Provably Safe PAC-MDP Exploration Using Analogies
This work addresses the problem of safe exploration for reinforcement learning practitioners in safety-critical applications, offering a novel approach that overcomes limitations of existing methods.
The paper tackles the challenge of balancing exploration and safety in reinforcement learning for safety-critical domains by proposing the Analogous Safe-state Exploration (ASE) algorithm, which provably ensures safety during exploration in MDPs with unknown, stochastic dynamics and achieves near-optimal policies with improved sample efficiency.
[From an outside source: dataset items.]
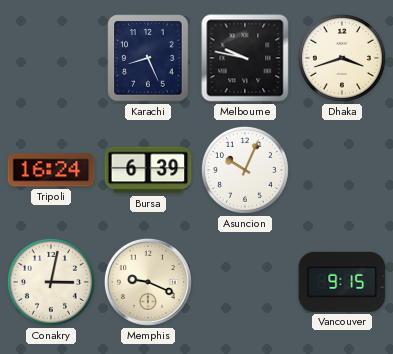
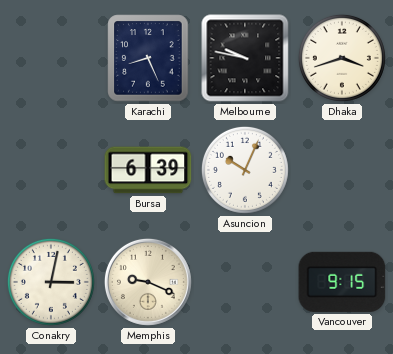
Tripoli: 16:24 -> none
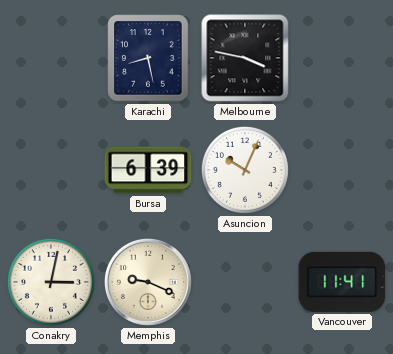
Karachi: 8:26 -> 8:28
Melbourne: 9:47 -> 3:47
Dhaka: 3:42 -> none
Vancouver: 9:15 -> 11:41
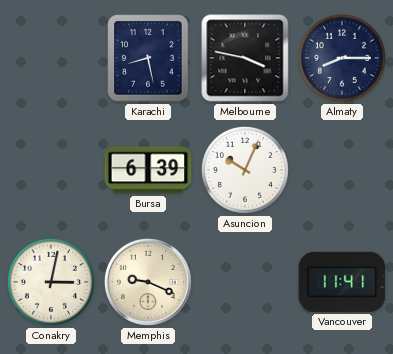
Almaty: none -> 8:15
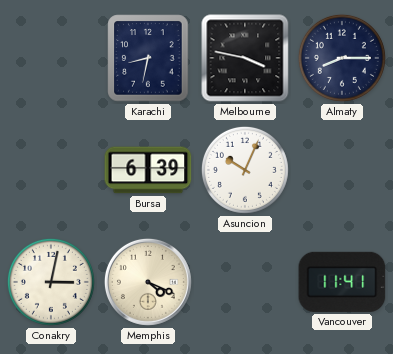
Karachi: 8:28 -> 8:32
Memphis: 9:19 -> 4:19
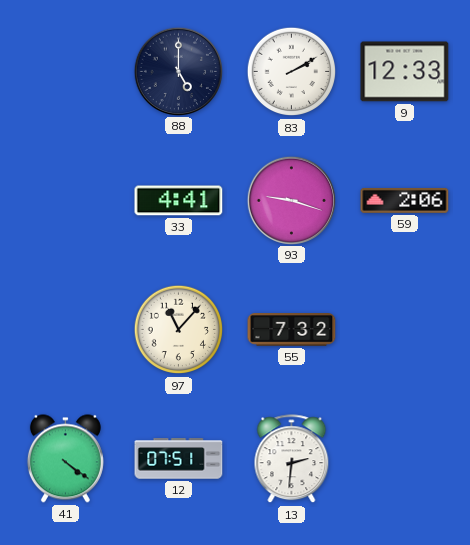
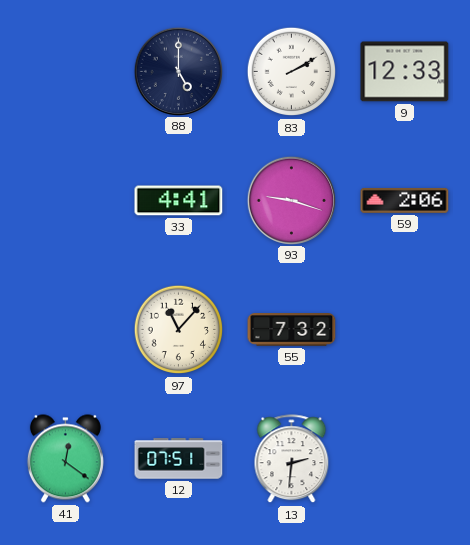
41: 4:21 -> 12:21
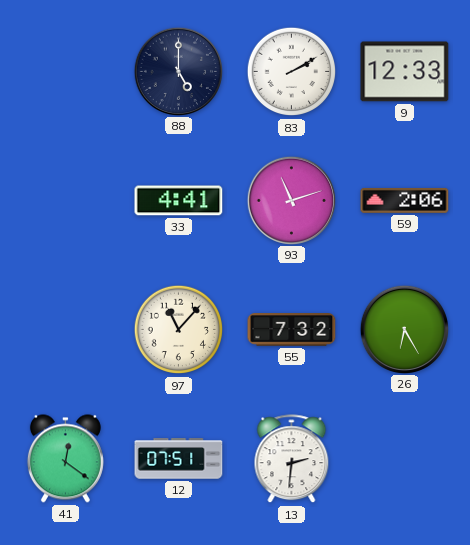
93: 9:18 -> 11:12
26: none -> 6:25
A key challenge in applying reinforcement learning to safety-critical domains is understanding how to balance exploration (needed to attain good performance on the task) with safety (needed to avoid catastrophic failure). Although a growing line of work in reinforcement learning has investigated this area of "safe exploration," most existing techniques either 1) do not guarantee safety during the actual exploration process; and/or 2) limit the problem to a priori known and/or deterministic transition dynamics with strong smoothness assumptions. Addressing this gap, we propose Analogous Safe-state Exploration (ASE), an algorithm for provably safe exploration in MDPs with unknown, stochastic dynamics. Our method exploits analogies between state-action pairs to safely learn a near-optimal policy in a PAC-MDP sense. Additionally, ASE also guides exploration towards the most task-relevant states, which empirically results in significant improvements in terms of sample efficiency, when compared to existing methods.